Final Answer: Computer 1: Cost without device: 0.657197 Computer 2: Cost without device: 0.663118 Computer 3: Cost without device: 0.663118 Computer 4: Cost without device: 0.668557
The final answer results for "cost without device" (as well as cost with device) follow the same pattern as before. Computers 2 and 3 agree while 1 and 4 are distinct. In order to make sure the cause is not something specific to this problem, we can look at a different example.
Example 2: example2Dwalking.m
Running this example also gives an array of different examples, and it doesn't matter whether the parallel option is set to "0" for off or "1" for default.
This figure shows how the objective varies with each iteration of the first step of the example2Dwalking.m problem. This is the tracking problem step. The workstation diverges wildly from the other machines at first.
Interestingly, we can rule out an effect of the parallel setting and the number of threads used to solve the problem. Turning parallel on or off makes no difference between each machine. The results are identical in each case.
At iteration 60 the objective value for each of the following is... Computer 1: 1880.2398 Computer 2: 1808.7519 Computer 3: 1808.7519 Computer 4: 1923.2458
A few other notes:
Despite the fact that these examples are all from the MATLAB examples, based on other problems I have tried, I know that the same problem reoccurs when compiling the 0.4.0 C++ versions of the examples for Windows and distributing the binaries to the different machines.
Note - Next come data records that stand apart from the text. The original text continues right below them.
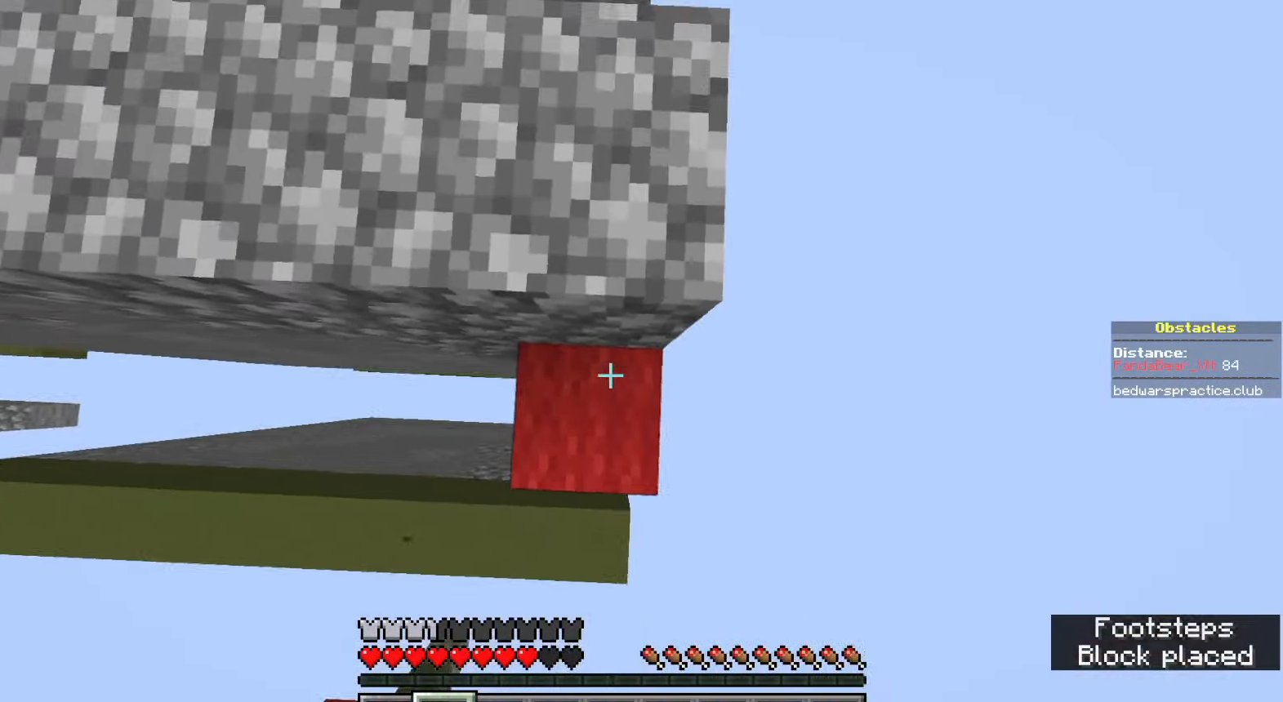
{"keys": ["w"], "mouse": [], "events": [[17, "d", "down"], [83, "d", "up"], [83, "mouse_right", "up"]]}
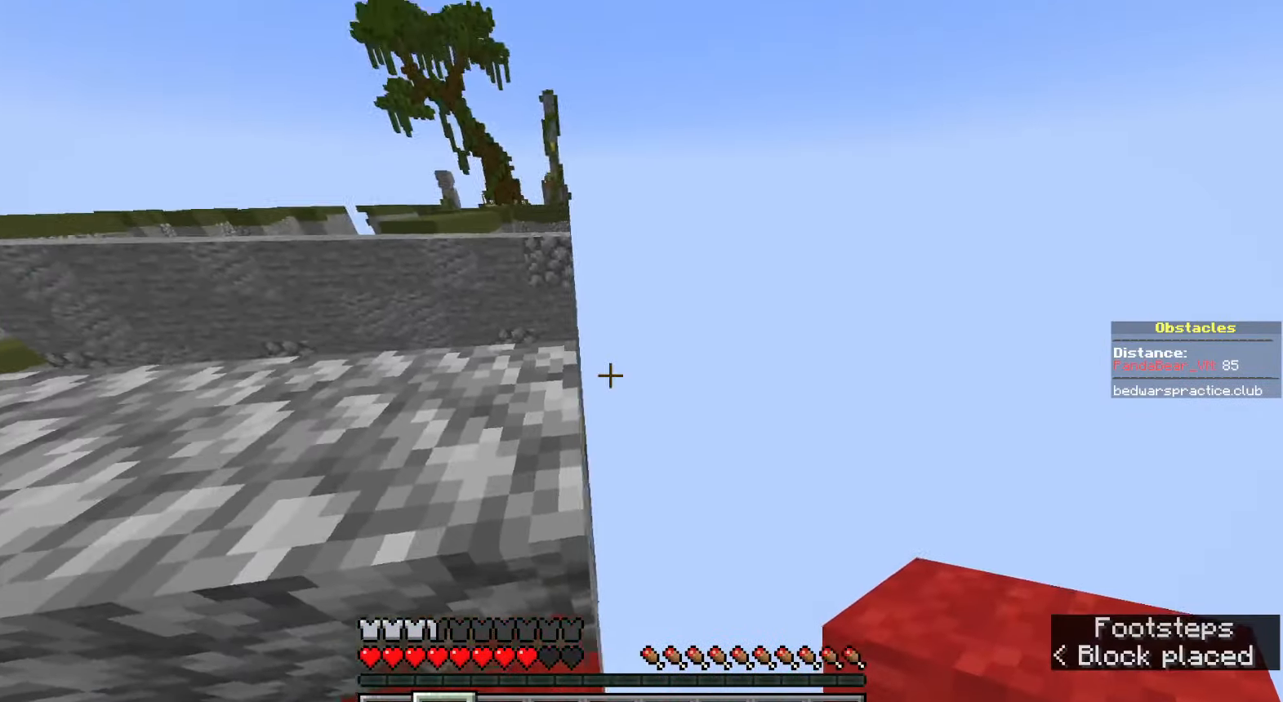
{"keys": ["w"], "mouse": [], "events": [[50, "space", "down"], [200, "a", "down"], [267, "a", "up"], [283, "space", "up"]]}
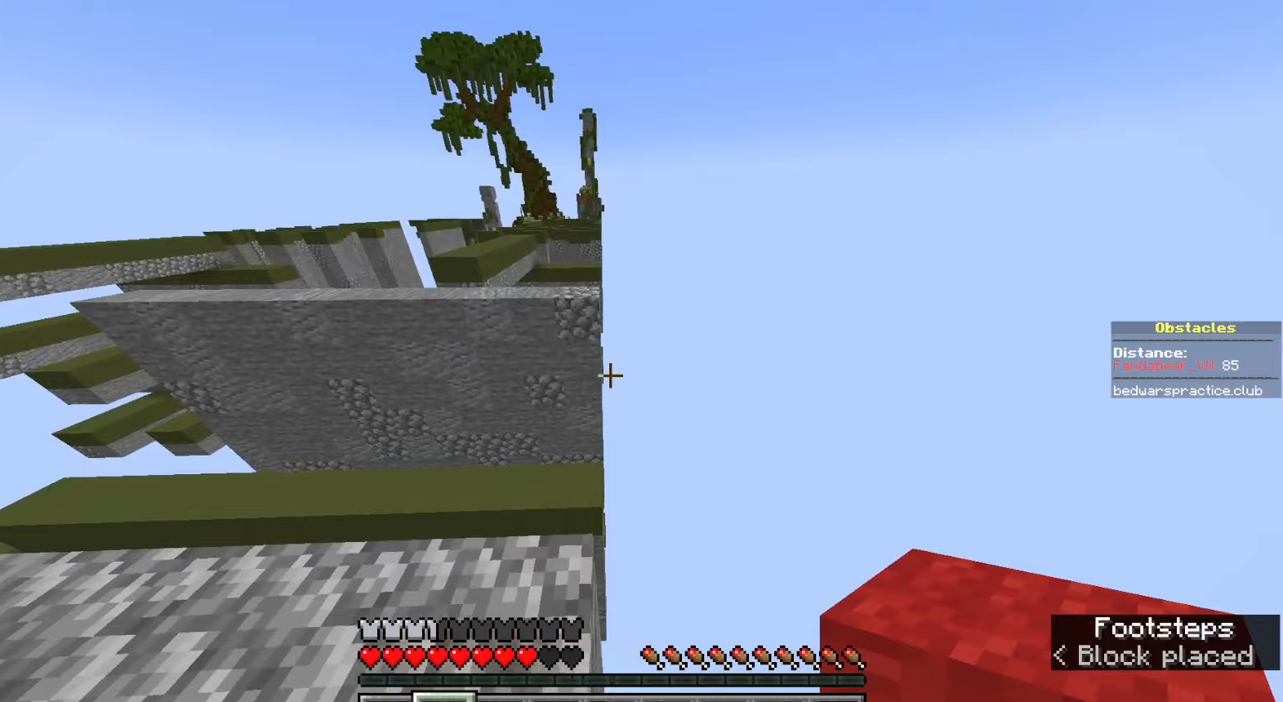
{"keys": ["space", "w"], "mouse": [], "events": [[183, "space", "down"]]}
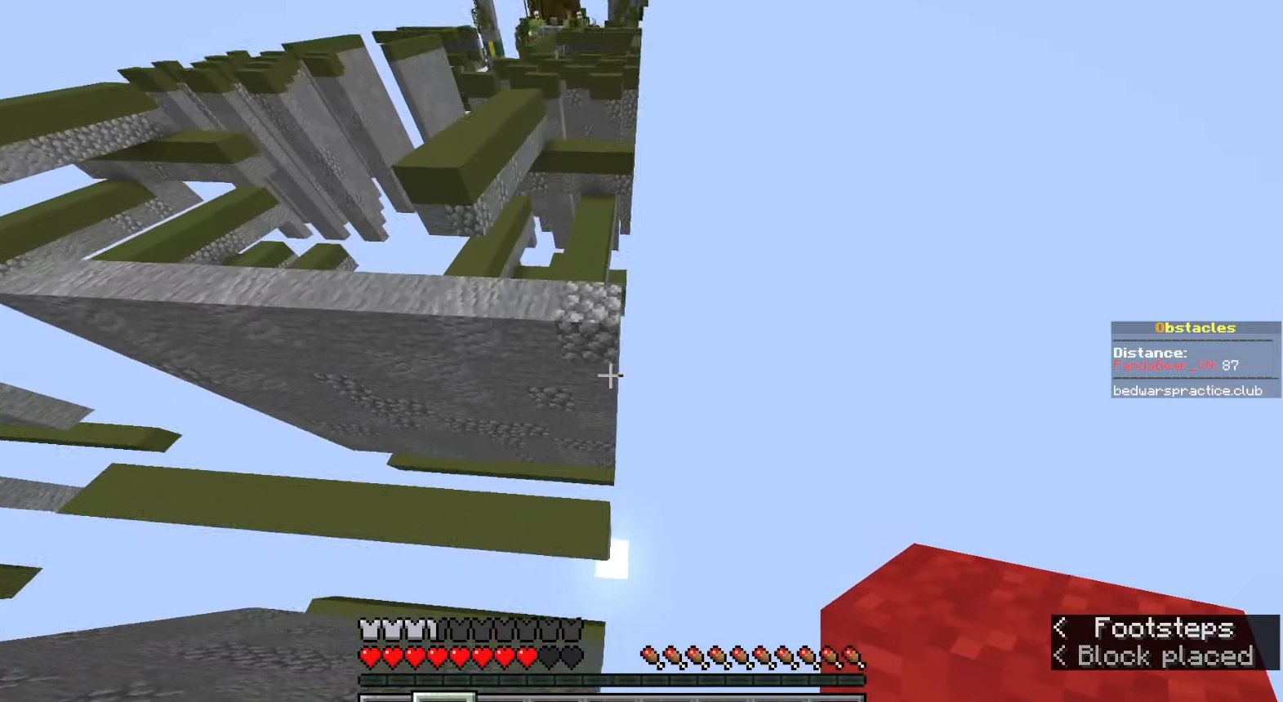
{"keys": ["space"], "mouse": [], "events": [[117, "space", "up"], [233, "w", "up"], [250, "mouse_right", "down"], [333, "space", "down"], [350, "mouse_right", "up"]]}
Results are always consistent within each machine. To the best of my knowledge, I have never gotten different results from day to day on the same machine, and the number of threads used is never a factor.
All of these machines are using the 0.4.0 release of Moco. On each machine, the Moco 0.4.0 binaries are the only OpenSim binaries in the system/user path environment variable, and the ConfigureMoco script has been run on each to setup MATLAB.
Conclusions
I am kind of at a loss for what might cause this behavior. The fact that the differences are so consistent means it has to do with something specific to each system but all of them are running the same version of MoCo. I wouldn't have been so surprised if only Computer 4 was inconsistent as it is the weirdest of the bunch by far. Whatever the case, this behavior is a bit of a challenge for me. For my use case, I have found that these difference sometimes end up much larger as different machines get stuck at different local optima for the same problem with differences in the objective function many orders of magnitude larger than the convergence tolerance.